Count the lines in the entries below that include the word "tool". Give nothing but the number.

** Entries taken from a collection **
= Beginning of Section =
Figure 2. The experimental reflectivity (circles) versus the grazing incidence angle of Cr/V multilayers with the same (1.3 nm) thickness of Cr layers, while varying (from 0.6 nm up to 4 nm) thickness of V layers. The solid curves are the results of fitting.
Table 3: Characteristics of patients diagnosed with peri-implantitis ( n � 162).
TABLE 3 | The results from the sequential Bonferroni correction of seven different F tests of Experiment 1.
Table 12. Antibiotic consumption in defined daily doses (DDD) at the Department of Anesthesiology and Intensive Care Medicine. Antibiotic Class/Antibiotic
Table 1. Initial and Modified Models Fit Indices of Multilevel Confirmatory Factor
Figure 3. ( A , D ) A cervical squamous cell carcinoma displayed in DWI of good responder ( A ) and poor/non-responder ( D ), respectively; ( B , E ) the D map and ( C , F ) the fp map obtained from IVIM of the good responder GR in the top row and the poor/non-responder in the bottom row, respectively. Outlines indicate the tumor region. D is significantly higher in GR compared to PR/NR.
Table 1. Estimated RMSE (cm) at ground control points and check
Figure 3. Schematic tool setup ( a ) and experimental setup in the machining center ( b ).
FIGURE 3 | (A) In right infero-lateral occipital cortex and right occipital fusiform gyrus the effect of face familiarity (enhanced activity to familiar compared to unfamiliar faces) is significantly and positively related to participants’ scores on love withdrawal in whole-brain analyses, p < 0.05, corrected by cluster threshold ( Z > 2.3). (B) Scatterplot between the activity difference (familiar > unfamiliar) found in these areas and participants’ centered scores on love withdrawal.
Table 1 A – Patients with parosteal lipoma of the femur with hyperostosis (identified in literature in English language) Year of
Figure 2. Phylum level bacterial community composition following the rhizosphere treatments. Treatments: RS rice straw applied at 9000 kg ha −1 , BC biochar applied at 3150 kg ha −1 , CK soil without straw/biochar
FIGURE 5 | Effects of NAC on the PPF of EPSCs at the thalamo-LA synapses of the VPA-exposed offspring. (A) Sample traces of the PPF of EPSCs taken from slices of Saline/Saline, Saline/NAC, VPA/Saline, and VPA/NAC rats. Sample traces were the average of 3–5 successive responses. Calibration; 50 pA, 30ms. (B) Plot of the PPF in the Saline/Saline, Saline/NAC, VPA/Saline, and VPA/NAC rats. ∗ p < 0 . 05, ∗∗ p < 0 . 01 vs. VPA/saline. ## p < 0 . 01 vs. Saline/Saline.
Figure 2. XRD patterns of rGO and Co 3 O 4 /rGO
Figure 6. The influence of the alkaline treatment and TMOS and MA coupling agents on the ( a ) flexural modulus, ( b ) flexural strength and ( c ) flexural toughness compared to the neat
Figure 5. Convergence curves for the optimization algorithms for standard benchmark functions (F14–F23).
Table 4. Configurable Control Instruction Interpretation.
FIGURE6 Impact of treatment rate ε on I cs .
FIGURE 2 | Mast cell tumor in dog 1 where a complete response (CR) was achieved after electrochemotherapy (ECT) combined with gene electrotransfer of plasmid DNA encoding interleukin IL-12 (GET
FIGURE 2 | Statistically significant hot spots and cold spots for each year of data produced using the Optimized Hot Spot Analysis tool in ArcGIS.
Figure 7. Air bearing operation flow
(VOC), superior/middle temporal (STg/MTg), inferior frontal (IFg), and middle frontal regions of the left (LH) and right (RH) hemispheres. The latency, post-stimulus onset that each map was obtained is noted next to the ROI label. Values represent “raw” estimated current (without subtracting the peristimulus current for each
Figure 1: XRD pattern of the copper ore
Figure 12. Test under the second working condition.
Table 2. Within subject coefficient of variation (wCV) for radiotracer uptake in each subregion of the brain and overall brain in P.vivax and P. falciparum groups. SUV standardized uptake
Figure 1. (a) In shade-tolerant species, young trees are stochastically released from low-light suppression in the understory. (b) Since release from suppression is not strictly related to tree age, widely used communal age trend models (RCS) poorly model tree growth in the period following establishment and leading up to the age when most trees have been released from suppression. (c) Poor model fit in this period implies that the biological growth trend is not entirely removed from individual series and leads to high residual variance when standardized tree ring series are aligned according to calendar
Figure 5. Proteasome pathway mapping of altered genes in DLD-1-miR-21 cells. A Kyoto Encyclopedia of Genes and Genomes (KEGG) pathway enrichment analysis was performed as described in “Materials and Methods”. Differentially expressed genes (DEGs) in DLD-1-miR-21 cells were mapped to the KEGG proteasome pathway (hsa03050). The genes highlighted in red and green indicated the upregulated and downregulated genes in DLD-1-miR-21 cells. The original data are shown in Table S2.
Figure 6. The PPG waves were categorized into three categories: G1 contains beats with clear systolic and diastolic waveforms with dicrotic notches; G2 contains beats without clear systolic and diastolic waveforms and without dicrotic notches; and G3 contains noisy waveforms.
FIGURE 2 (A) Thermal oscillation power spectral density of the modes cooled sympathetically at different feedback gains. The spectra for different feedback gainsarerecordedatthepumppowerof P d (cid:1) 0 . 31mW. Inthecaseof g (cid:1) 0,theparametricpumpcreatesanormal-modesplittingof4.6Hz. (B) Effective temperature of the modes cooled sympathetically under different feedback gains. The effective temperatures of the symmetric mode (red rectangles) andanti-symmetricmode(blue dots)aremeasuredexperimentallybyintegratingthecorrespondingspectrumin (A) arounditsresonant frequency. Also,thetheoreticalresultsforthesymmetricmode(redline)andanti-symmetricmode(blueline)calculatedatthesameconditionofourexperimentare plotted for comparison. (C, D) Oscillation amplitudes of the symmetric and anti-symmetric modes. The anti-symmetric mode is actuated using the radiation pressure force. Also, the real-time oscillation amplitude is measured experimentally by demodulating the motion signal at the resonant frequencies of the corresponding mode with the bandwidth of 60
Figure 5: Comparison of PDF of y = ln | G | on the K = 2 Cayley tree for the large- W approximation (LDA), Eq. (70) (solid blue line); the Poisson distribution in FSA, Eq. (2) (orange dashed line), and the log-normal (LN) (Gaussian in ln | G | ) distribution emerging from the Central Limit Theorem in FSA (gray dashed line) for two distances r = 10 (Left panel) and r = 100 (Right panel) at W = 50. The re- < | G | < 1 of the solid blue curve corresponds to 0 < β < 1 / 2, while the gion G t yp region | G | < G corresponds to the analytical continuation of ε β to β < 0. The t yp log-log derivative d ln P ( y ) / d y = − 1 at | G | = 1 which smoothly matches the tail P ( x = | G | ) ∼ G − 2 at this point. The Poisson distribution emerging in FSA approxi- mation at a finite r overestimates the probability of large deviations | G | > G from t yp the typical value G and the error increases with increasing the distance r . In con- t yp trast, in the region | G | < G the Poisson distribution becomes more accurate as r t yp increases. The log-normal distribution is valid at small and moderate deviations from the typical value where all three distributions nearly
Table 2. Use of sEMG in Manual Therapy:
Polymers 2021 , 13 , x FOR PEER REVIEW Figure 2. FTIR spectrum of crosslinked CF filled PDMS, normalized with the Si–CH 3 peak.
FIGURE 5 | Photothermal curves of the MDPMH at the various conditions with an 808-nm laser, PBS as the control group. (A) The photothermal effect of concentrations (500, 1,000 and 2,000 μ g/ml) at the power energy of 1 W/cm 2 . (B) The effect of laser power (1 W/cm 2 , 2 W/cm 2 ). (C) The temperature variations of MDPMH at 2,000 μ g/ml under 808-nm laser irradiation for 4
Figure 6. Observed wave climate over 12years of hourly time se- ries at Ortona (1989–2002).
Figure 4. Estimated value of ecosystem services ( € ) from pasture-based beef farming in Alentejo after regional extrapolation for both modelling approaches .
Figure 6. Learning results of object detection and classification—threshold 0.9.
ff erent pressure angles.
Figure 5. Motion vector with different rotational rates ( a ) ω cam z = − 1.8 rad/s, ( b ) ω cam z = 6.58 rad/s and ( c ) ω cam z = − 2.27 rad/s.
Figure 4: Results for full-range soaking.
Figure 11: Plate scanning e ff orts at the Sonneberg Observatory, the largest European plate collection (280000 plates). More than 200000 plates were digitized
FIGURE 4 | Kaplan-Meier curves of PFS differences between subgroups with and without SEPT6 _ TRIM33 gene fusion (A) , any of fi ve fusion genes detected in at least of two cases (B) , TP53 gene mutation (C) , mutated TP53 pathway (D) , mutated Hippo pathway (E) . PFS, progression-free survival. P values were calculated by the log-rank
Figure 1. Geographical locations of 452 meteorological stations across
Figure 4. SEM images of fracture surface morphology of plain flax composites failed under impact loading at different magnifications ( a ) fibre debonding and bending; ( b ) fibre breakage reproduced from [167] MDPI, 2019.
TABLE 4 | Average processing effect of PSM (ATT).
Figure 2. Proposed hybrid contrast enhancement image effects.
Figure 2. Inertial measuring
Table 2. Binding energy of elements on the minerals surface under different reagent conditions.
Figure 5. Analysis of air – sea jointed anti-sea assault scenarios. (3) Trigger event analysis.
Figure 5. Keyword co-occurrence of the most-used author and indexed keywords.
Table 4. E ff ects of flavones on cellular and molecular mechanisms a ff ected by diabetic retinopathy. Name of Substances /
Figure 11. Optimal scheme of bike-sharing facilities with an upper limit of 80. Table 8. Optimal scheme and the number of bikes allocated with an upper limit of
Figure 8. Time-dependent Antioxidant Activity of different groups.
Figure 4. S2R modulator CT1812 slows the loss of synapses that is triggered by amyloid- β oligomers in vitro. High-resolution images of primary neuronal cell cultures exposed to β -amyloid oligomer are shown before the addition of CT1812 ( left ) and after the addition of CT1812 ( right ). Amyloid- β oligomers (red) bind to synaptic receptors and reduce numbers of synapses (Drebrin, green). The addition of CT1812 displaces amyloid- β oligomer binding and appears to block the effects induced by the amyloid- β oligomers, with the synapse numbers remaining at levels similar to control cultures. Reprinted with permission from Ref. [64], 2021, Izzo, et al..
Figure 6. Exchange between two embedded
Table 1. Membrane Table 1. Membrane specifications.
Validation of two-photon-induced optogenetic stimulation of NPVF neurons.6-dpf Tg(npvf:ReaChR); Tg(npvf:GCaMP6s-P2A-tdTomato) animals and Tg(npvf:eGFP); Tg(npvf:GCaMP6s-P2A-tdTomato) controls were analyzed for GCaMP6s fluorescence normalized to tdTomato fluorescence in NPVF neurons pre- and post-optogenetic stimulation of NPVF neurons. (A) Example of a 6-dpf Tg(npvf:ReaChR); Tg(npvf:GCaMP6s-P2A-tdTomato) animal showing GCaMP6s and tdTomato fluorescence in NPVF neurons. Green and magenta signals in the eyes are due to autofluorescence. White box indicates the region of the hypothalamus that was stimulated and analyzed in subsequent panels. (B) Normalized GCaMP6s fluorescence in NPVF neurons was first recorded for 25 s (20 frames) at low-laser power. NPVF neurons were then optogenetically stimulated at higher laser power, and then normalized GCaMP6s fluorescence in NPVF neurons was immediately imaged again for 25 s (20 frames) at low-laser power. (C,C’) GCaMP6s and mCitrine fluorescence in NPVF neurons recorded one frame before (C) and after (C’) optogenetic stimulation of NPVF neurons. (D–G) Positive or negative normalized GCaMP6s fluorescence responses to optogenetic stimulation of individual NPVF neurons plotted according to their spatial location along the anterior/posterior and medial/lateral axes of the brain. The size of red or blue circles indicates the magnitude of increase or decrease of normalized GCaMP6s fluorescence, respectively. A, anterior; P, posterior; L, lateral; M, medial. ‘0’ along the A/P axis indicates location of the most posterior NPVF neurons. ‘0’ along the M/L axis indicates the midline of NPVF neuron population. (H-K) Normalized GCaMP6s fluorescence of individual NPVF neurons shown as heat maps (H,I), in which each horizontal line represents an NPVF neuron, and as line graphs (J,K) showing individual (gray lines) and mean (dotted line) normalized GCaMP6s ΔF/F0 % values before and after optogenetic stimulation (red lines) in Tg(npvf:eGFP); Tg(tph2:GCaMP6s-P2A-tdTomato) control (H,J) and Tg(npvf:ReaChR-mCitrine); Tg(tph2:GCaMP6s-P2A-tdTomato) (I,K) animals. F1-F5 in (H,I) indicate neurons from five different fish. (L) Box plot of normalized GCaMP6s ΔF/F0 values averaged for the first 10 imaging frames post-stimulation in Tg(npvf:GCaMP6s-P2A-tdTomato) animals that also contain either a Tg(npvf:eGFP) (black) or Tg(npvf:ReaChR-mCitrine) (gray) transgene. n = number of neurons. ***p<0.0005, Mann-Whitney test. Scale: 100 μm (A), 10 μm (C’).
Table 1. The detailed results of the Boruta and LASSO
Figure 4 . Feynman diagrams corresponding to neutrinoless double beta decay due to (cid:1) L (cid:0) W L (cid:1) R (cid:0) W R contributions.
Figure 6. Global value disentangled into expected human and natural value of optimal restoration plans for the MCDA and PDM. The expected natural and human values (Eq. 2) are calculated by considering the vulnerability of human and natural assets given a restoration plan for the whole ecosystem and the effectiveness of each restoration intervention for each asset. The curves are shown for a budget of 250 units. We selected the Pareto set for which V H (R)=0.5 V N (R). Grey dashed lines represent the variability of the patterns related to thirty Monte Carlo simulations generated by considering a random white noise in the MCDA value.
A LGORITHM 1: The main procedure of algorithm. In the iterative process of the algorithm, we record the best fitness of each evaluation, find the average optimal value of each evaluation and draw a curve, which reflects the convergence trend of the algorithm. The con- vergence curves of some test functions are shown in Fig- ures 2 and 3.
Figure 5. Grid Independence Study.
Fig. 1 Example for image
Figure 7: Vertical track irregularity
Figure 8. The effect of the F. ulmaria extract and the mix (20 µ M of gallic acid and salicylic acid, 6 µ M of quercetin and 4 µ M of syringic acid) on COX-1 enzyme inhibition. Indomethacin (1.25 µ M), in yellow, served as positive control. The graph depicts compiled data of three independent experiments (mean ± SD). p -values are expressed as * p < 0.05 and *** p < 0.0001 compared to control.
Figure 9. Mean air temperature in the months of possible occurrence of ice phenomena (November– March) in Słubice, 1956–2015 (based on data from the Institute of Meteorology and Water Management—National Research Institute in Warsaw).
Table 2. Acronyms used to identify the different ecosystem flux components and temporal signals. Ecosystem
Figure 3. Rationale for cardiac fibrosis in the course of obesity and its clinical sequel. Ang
= End of Section =
** TASK OUTPUT **
2